One Sunday, after the service, a man said to the minister,” Pastor, today your sermon reminded me of the peace and love of God.”  Leaving the minister looking pleased, the man said to his wife at the car, “It passed all understanding and it endured forever!”

 

Today, our Gospel reading presented us with the last teaching of Jesus to his disciples in the Upper Room that Maundy Thursday night. I think the disciples knew that something was different about that night, even if they didn't know what it was.  Passover is a time of retrospection and I can imagine as the disciples went through the familiar rituals and sipped their glasses of wine that they might have thought back to that first miracle in Cana of Galilee and thought of how everywhere Jesus went he spread joy - unlimited, uncontainable joy - a gift that energizes us in good times and gets us through the tough times.  The deep seated sense that life at its core is good and that every day is a gift, even if the day is filled with some challenges and hardships.  Joy which brings victory.

 

They also might have thought about themselves and the difference Jesus had made in their lives.  There was Peter, a common fisherman and John, the son of a well-to-do merchant.  There was Matthew, the collaborator who had made a living stealing from his own people, and Simon the Zealot, who had the blood of men like Matthew on his hands.  Jesus had united them and given them a new vision in life, a vision born of the love he had for them and the joy he took in them.  Joy which brings peace.

 

And they might have thought about the ways Jesus had brought joy into the lives of those who had come to him in need.  Lepers, the blind, the lame, but also the sinful who, like Mary Magdalene, had discovered a fresh start, a new beginning, an opportunity to lay aside guilt and shame and start enjoying life as the person God had created her to be.  Joy which brings life.

 

And in the midst of these thoughts, Jesus says, "I am the vine. You are branches. Bear fruit.  Love one another as I have loved you.”  This is the heart of today's message.  How do you become the person God wants you to be?  How do you win the victory of life and peace?  By letting go of control and depending on God as completely as branches of a vine.

 

Can you imagine walking along and seeing a broken off branch lying on the ground twisting and turning, straining to produce fruit?  Of course not.  It's silly.  But so many people try to live that way, broken off, separated from the source of life and try to live relying on themselves.  They want to be in control.

 

Two guys started working a construction job.  The first day they had lunch together one looked inside his lunchbox and said "Peanut butter sandwiches.  I can't stand them."  The next day this happened again, in fact it happened every day until the other guy finally said, "Look, why don't you just tell your wife to make you something else?"  "What's my wife got to do with it?” the first worker said, "I make my own lunches." 

 

When we try to control God in our lives we often find we don't like what we've ended up with.  Our job is just to hang on to Jesus, to let the sap of the Holy Spirit flow through us, and he will do the rest.  He will produce fruit in us because life becomes more focused and less anxious when we turn it over to God. 

 

In his letters to Timothy, St. Paul gives a litany of how all the people he considered close to him were, for one reason or another, unavailable when he was put on trial.  But this did not distress him because, he said, "The Lord stood at my side and gave me strength.  And I was delivered."  Paul let God be in control of a very difficult situation and he received the victory of life and peace.

Using the information:
• A. According to the sermon, why was Paul not distressed that the people close to him were unavailable when he was put on trial?
• B. Answer these questions about the sermon:
(i) What work did Peter do?
(ii) Where did Jesus perform his first miracle?
(iii) What food did the construction worker find in his lunchbox every day?
• C. Reproduce the part of the sermon starting at "And they might" and ending at "which brings life.".

Dataset entries:
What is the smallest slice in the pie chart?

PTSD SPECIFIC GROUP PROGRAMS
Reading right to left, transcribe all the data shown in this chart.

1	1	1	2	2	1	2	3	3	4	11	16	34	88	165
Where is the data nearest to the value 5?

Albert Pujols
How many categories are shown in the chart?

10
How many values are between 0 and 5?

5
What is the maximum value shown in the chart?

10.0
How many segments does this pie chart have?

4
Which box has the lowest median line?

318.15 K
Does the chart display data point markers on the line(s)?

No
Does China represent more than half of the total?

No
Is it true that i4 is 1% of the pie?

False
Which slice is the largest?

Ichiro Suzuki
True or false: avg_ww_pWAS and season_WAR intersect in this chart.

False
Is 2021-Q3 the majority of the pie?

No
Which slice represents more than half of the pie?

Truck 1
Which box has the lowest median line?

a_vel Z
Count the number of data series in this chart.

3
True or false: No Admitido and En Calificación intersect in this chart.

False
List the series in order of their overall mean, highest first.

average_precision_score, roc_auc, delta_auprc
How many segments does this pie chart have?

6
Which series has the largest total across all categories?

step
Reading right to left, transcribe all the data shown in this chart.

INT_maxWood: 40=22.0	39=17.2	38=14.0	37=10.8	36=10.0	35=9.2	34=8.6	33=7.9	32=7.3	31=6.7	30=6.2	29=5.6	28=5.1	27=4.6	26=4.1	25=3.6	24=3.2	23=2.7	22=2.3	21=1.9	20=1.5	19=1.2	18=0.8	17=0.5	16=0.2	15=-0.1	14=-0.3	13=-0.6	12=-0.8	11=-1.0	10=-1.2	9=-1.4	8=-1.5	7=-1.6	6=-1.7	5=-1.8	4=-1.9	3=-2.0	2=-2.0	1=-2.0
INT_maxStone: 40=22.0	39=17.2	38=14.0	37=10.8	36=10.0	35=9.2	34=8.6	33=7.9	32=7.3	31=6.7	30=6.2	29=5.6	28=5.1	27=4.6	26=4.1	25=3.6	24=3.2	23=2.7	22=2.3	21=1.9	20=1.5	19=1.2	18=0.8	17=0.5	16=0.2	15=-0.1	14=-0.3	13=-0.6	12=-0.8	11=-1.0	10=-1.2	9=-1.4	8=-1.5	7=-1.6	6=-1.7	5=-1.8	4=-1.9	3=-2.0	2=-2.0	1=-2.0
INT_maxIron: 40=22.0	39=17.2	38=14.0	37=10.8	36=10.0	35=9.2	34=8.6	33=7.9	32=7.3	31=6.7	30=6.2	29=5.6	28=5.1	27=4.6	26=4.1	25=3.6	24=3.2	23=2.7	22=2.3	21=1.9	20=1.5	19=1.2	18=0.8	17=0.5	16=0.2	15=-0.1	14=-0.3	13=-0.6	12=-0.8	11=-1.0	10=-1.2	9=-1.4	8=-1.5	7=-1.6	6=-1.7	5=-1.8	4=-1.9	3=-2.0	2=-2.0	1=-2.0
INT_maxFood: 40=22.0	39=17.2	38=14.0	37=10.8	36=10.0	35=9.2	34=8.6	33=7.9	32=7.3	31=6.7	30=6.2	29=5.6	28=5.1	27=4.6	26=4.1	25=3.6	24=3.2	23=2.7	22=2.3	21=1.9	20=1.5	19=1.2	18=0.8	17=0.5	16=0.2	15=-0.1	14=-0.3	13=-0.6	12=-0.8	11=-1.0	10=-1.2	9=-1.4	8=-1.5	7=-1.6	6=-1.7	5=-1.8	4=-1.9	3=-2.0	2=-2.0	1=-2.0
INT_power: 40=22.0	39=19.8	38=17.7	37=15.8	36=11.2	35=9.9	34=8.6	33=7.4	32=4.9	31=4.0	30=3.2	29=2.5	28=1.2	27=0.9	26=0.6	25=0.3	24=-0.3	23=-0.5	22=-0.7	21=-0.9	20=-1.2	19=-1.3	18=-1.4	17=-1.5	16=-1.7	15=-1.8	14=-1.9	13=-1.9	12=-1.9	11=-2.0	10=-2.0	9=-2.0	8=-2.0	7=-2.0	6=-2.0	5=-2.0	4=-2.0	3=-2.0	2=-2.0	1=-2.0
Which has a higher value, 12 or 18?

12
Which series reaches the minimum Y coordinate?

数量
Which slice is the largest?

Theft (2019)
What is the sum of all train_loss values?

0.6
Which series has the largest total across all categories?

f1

Per-task answers:
• A. Paul was not distressed because, in his own words, "The Lord stood at my side and gave me strength. And I was delivered."

• B.
(i) He was a common fisherman.
(ii) In Cana of Galilee.
(iii) Peanut butter sandwiches.

• C.
And they might have thought about the ways Jesus had brought joy into the lives of those who had come to him in need.  Lepers, the blind, the lame, but also the sinful who, like Mary Magdalene, had discovered a fresh start, a new beginning, an opportunity to lay aside guilt and shame and start enjoying life as the person God had created her to be.  Joy which brings life.